My dog is 14 years old and was diagnosed with CHF about 6months ago. She has been put on Lasix, Theophylline, and Hydrocodone. I started with low doses 1x p/day but now she is 2x p/day. In the begining everything seemed good, but lately her coughing has become severe. Almost sounds like she has a bad chest cold right now. Not sure if maybe she contracted a cold or if it is from the CHF. She has also developed incontinence, so now I have added a supplement for that. She has bad hips and can't seem to get comfortable, it takes her a long time to find a spot to laydown, she whines when trying to place herself on her pillow or wherever she starts to lay. 

She is my baby and a 2nd generation. I was there when she was born, the entire litter of puppies came down with Parvo, which as you know if fatal to puppies, all but one died and that is my Chanel. We nursed her back to health and she even gave birth to a 3rd generation. We kept 1 out of the litter. 

My question is, do I end her suffering by putting her to sleep or let her live her life? Does anyone know if this disease can be reversed? I can't sleep at night just thinking about what is the best thing to do. Am I being selfish for keeping her here? Being a Christian, I don't feel I have the authority to end her life before her time. Either way I feel like I am being selfish. Keep her here suffering or take her life before her time? 

This is probably too much for anyone to answer, but any input would be helpful.


----------



## Lorina (Jul 1, 2006)

I'm sorry you have to deal with this decision. It really sucks. I went through the same thing with my cat, who developed CHF after a year and a half of Chronic Renal Failure. We managed the kidneys well, but by the time CHF settled in, there wasn't much we could do. Her body was just wore out. I know some dogs & cats whose CHF are/were being managed for years, but once it reaches it's final stages, where medication isn't helping, there's not much left. Only your vet can tell you if Chanel is at those final stages or if there's any other medications or treatments that could help.

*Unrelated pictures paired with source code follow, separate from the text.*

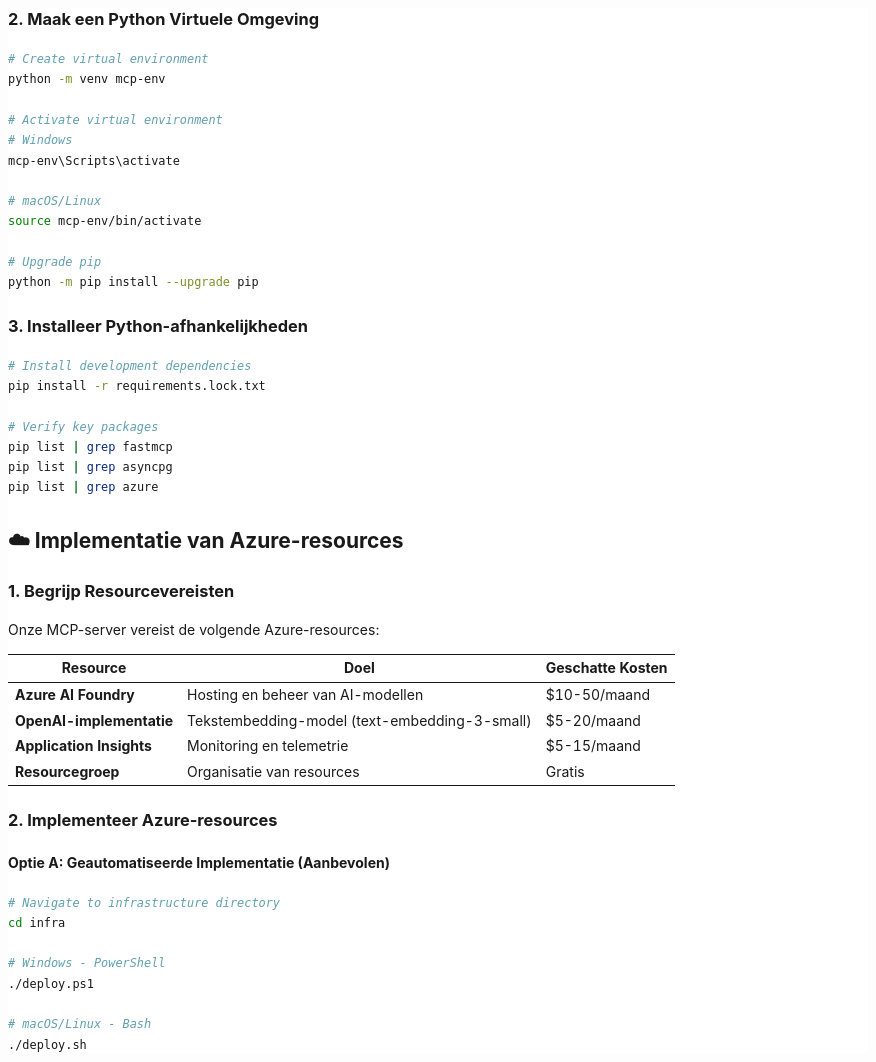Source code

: ### 2. Maak een Python Virtuele Omgeving

```bash
# Create virtual environment
python -m venv mcp-env

# Activate virtual environment
# Windows
mcp-env\Scripts\activate

# macOS/Linux
source mcp-env/bin/activate

# Upgrade pip
python -m pip install --upgrade pip
```

### 3. Installeer Python-afhankelijkheden

```bash
# Install development dependencies
pip install -r requirements.lock.txt

# Verify key packages
pip list | grep fastmcp
pip list | grep asyncpg
pip list | grep azure
```

## ☁️ Implementatie van Azure-resources

### 1. Begrijp Resourcevereisten

Onze MCP-server vereist de volgende Azure-resources:

| **Resource** | **Doel** | **Geschatte Kosten** |
|--------------|----------|----------------------|
| **Azure AI Foundry** | Hosting en beheer van AI-modellen | $10-50/maand |
| **OpenAI-implementatie** | Tekstembedding-model (text-embedding-3-small) | $5-20/maand |
| **Application Insights** | Monitoring en telemetrie | $5-15/maand |
| **Resourcegroep** | Organisatie van resources | Gratis |

### 2. Implementeer Azure-resources

#### Optie A: Geautomatiseerde Implementatie (Aanbevolen)

```bash
# Navigate to infrastructure directory
cd infra

# Windows - PowerShell
./deploy.ps1

# macOS/Linux - Bash
./deploy.sh
```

With my Sheba, she had been doing fairly well. I work at a vets, and took her with me the three days before Thanksgiving. Mostly because she was weak, but trying to be more active than I'd like, and I was worried she'd fall down the steps or off a windowsill if I left her home. Her lungs sounded a little congested, but an extra dose of Lasix helped that. But the night before Thanksgiving, she crashed and was breathing really bad. I did as the vet told me and gave her an extra dose of Lasix, and it helped some. T-day, I had to take her to the emergency clinic. She was huffing and puffing and very weak. I couldn't let her suffer like that. I knew there'd either be something minimally invasive they could do, or I'd let her go. There was nothing to be done. Her chest cavity and lungs were full of fluid. You couldn't even see her heart on the xrays. It was the end. As much as I half expected every day for the prior six weeks for her to die in her sleep, I wasn't ready. But I knew that dying a "natural death" would be painful and frightening. She'd basically "drown" with the fluid in and around her lungs. Euthanizing her was the most unselfish thing I could do. It took just seconds, and it was a relief to not see her gasping anymore.

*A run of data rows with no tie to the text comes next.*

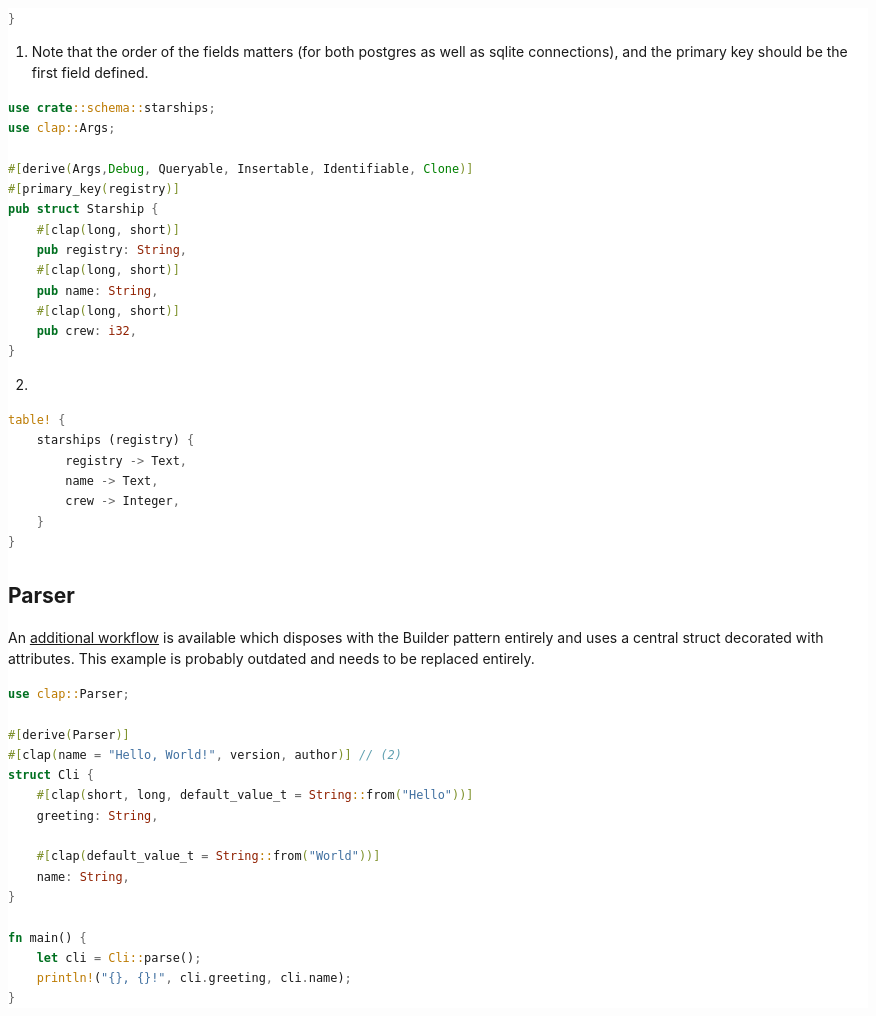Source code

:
 ```rs
}
```

1. Note that the order of the fields matters (for both postgres as well as sqlite connections), and the primary key should be the first field defined.
```rs
use crate::schema::starships;
use clap::Args;

#[derive(Args,Debug, Queryable, Insertable, Identifiable, Clone)]
#[primary_key(registry)]
pub struct Starship {
    #[clap(long, short)]
    pub registry: String,
    #[clap(long, short)]
    pub name: String,
    #[clap(long, short)]
    pub crew: i32,
}
```
2. 
```rs
table! {
    starships (registry) {
        registry -> Text,
        name -> Text,
        crew -> Integer,
    }
}
```

## Parser

An [additional workflow](https://docs.rs/clap/latest/clap/_derive/index.html) is available which disposes with the Builder pattern entirely and uses a central struct decorated with attributes.
This example is probably outdated and needs to be replaced entirely.

```rs
use clap::Parser;

#[derive(Parser)]
#[clap(name = "Hello, World!", version, author)] // (2)
struct Cli {
    #[clap(short, long, default_value_t = String::from("Hello"))]
    greeting: String,

    #[clap(default_value_t = String::from("World"))]
    name: String,
}

fn main() {
    let cli = Cli::parse();
    println!("{}, {}!", cli.greeting, cli.name);
}
```
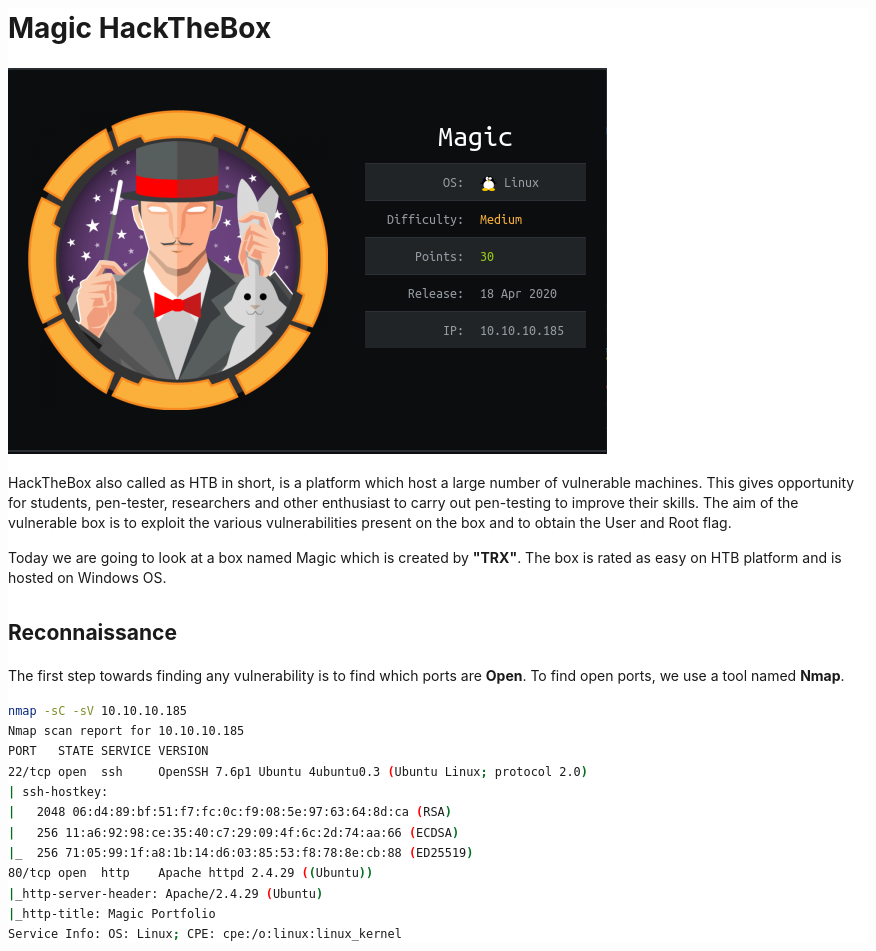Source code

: # Magic HackTheBox

![](https://github.com/Strawhack/HackTheBox/blob/master/Magic/Image/1.png)



HackTheBox also called as HTB in short, is a platform which host a large number of vulnerable machines. This gives opportunity for students,  pen-tester, researchers and other enthusiast to carry out pen-testing to improve their skills. The aim of the vulnerable box is to exploit the  various vulnerabilities present on the box and to obtain the User and  Root flag.

Today we are going to look at a box named Magic which is created by __"TRX"__. The box is rated as easy on HTB platform and is hosted on Windows OS.

## Reconnaissance

The first step towards finding any vulnerability is to find which ports are **Open**. To find open ports, we use a tool named **Nmap**.

```bash
nmap -sC -sV 10.10.10.185
Nmap scan report for 10.10.10.185
PORT   STATE SERVICE VERSION
22/tcp open  ssh     OpenSSH 7.6p1 Ubuntu 4ubuntu0.3 (Ubuntu Linux; protocol 2.0)
| ssh-hostkey:
|   2048 06:d4:89:bf:51:f7:fc:0c:f9:08:5e:97:63:64:8d:ca (RSA)
|   256 11:a6:92:98:ce:35:40:c7:29:09:4f:6c:2d:74:aa:66 (ECDSA)
|_  256 71:05:99:1f:a8:1b:14:d6:03:85:53:f8:78:8e:cb:88 (ED25519)
80/tcp open  http    Apache httpd 2.4.29 ((Ubuntu))
|_http-server-header: Apache/2.4.29 (Ubuntu)
|_http-title: Magic Portfolio
Service Info: OS: Linux; CPE: cpe:/o:linux:linux_kernel
```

It's a very personal decision, but please do not feel like you're letting her down if you do decide to put her to sleep. The way I looked at it, it was only my love and care that was keeping Sheba going. She'd have died long before if I didn't "interfere" with medication that was keeping her alive. She couldn't die on her own. Not peacefully. I had to give that option back to her.


----------



## Dogged (Nov 19, 2006)

There are other heart medications that can be tried, in fact I am surprised that your vet didn't put her on Enacard (aka Vasotec). This drug lowers blood pressure and helps the heart function better. Like I said I am surprised she is not already on it.

Other than that, it doesn't sound good. You of course have to be the one to decide if she is having any fun anymore. If everyday is misery then it would be kindest to put her to sleep. Heart failure is not a fun disease to die from. If she is coughing because of fluid in her lungs, like Lorina said, she will basically drown in her own fluids. It must be so awful not to be able to get a good breath.

I think you need to consult with your vet about if anything else can be done. Sometimes the Lasix dose can be adjusted as the dog gets worse. She may need another x-ray to be sure. Is your dog on pain meds for the bad hips? If not, that can be a terrible misery in itself. 

Sometimes they have trouble laying down because their heart is so big or they have so much fluid in their lungs that they can't breathe properly when they are laying down, so they wander until they are so exhausted that they finally lay down because theyy can't stand anymore, and they just struggle to breath. If it is to this point, euthanasia would be the kindest thing


----------